I recommend you respond not in prose, but in the form of a list of “I want” statements. Keep it simple. We are going to spend about 5 minutes with just this question, “What do I want, right this minute?”
Now, will you pray with me before you respond? Holy One, written onto our hearts from the beginning, help us to listen for you in ourselves. Help us to listen to our desires without judgment or hesitation, but with kindness and care.
Now pause. Take a look back at your list and notice if there is one that feels most full of energy or alive for you. Sit with that desire, holding it in gentleness. As yourself, “What desire is underneath this desire? What desire is even more basic than this one?” Jot down anything that surfaces in these next few minutes of silence.
As you go through your week this week, keep this paper with you. Come back to that desire that feels most alive. Sit again with the question, “What desire is underneath this desire? What desire is even more basic than this one?” Keep peeling back the layers without judgment but just with curiosity for what your heart is revealing about God within you.
This exercise was a large part of my prayer practice over my sabbatical. Through the flurry of wants and needs that surfaced each time I did this exercise, what emerged was a primary piece of my identity that needed my love and my time. As a pastor, I am first and foremost not a teacher or a preacher or an organizational systems builder or a fundraiser or a communicator or a care-giver. I desire to be a student of the Divine. If I am not first God’s student, I cannot be any of the rest with sustainability or integrity.

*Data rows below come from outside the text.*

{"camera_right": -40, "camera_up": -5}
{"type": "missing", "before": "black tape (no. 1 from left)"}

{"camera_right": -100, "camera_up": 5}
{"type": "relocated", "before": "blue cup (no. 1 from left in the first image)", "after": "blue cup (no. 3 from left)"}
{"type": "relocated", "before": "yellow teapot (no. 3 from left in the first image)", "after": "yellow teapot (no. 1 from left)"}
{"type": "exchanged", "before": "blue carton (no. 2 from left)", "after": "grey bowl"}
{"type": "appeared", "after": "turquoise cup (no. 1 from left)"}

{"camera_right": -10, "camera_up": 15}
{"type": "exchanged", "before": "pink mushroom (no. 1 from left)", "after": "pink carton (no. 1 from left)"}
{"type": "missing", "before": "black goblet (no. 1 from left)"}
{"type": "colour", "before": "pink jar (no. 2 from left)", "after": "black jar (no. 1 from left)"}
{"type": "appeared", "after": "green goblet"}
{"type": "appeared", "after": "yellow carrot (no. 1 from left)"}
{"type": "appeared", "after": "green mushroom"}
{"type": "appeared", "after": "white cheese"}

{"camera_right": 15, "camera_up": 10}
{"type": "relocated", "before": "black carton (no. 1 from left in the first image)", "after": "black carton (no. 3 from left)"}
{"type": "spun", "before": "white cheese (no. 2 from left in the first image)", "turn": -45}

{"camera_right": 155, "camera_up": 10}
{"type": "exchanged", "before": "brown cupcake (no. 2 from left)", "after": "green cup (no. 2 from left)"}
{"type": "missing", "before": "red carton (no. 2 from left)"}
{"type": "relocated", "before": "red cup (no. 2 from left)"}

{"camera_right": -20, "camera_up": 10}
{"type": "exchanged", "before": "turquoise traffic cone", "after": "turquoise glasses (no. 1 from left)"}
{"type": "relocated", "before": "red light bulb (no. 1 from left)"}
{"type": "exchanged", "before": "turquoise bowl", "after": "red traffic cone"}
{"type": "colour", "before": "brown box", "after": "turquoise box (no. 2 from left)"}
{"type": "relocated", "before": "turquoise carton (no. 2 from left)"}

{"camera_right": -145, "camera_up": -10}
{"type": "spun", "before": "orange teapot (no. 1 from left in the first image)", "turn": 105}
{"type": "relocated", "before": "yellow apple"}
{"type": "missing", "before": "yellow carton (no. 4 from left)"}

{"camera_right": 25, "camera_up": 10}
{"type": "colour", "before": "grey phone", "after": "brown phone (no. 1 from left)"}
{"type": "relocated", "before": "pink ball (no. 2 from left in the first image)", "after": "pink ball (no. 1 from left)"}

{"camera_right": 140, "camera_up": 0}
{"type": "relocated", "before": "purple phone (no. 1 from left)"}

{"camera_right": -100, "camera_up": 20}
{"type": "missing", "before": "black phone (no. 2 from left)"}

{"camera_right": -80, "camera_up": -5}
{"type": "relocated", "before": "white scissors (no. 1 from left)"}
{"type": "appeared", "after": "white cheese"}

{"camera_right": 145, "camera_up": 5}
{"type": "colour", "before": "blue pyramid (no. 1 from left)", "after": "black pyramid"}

I give thanks to the God who makes a home in my heart. I give thanks to the God who is nestled in each of your hearts. I try each time we meet to be a student of that God. May we trust the promise, the covenant, the God of our ancestors made to be there always. Amen.
[1] Wil Gafney: https://www.workingpreacher.org/preaching.aspx?commentary_id=705
[2] Liebert, Elizabeth. The Way of Discernment . Westminster John Knox Press. Kindle Edition.